一方、演習林部門では全般的にコロナ禍の影響がかなり大きかった。八ヶ岳演習林(以下、八ヶ岳と略する)においては 御所平林野本組合現地視察会を実施した。また、オンラインを活用した林業体験教室(東京都文京区立湯島小学校)のようにコロナ禍特有の活動もあった。ボランティア「薪炭林見守りチーム」の活動が自粛になるなど例年よりイベント数はかなり減少した。出版・執筆では、YouTubeへの動画配信があった。
井川演習林においては、地元井川小中学校でのコミュニティ委員を務め、環境教育を実施した。地元の井川地区各種団体長会議へ出席した。八ヶ岳同様コロナ禍での自粛の影響で活動数は減少した。
筑波実験林では、全学的イベントである「科学技術週間キッズユニバーシティ」や「夏休み自由研究お助け隊」は軒並み中止となった。附属病院との連携で実施しているリワークデイケアは2020年内全て中止となり、年が明けた2月に1回だけ開催した。こちらでもコロナ禍の影響はかなり大きかった。「NPO 宍塚の自然と歴史の会」共催の「モニタリングサイト1000里地調査(カエル類)」へ調査員を派遣した。出版・執筆では、YouTubeへの動画配信があった。
八ヶ岳演習林では、今年度は新型コロナウイルス拡散防止のため、国立天文台と信州大学農学部野辺山ステーションとで共同開催している地元感謝デーが中止となった(今年度のホスト校は国立天文台)。他の活動も中止せざるを得ない状況であった。

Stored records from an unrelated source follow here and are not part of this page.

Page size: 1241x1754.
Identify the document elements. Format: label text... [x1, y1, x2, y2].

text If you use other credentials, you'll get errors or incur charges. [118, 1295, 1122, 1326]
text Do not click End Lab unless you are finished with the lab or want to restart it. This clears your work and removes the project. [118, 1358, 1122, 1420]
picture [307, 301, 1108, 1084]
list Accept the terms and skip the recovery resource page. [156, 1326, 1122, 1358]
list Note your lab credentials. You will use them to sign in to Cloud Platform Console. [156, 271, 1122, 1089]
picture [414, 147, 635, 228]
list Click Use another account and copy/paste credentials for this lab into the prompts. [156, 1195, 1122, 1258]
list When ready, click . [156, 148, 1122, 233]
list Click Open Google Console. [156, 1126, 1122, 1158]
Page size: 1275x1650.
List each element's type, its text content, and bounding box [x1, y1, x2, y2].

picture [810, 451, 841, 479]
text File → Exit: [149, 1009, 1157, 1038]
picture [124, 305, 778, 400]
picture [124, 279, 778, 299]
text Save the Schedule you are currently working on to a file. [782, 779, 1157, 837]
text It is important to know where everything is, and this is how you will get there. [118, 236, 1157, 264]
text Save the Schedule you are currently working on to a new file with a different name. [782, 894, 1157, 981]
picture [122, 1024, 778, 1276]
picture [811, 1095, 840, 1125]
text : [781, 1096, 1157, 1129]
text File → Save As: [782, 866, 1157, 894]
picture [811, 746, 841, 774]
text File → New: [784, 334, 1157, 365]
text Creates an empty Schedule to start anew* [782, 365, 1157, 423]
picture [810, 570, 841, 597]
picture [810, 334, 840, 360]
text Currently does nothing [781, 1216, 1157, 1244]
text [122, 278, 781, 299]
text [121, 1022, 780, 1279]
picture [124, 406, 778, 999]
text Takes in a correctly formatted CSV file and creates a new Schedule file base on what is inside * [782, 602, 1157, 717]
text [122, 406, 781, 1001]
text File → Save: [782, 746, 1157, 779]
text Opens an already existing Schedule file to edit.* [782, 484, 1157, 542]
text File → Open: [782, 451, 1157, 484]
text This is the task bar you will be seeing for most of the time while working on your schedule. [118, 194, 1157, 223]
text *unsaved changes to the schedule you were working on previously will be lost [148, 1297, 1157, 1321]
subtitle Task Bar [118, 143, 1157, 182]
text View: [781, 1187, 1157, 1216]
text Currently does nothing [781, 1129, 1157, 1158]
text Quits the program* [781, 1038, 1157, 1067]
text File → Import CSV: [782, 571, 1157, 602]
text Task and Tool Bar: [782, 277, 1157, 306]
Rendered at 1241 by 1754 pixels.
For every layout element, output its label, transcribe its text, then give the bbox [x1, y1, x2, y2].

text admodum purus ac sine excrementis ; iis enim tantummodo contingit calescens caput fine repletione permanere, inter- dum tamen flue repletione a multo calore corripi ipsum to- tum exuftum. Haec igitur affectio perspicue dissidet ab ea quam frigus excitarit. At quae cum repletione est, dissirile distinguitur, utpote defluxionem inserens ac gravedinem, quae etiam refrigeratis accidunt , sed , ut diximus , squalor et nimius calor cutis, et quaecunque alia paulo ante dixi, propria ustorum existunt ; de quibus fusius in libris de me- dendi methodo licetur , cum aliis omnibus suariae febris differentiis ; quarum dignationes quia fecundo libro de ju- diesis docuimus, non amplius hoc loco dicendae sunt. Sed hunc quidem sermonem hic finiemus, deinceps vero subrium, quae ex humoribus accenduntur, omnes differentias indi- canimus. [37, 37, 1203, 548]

菅平高原実験所では、新型コロナウイルスのために多くのリアルイベントを中止したが、上田市のまちなかキャンパスにおいて呉羽先生・山下先生のご協力でオンライン講座が実現、大変好評を博している。ナチュラリストは十分な注意を払ったうえで活動を継続しており(公開観察会はやむなく中止)、来年度10周年を迎える。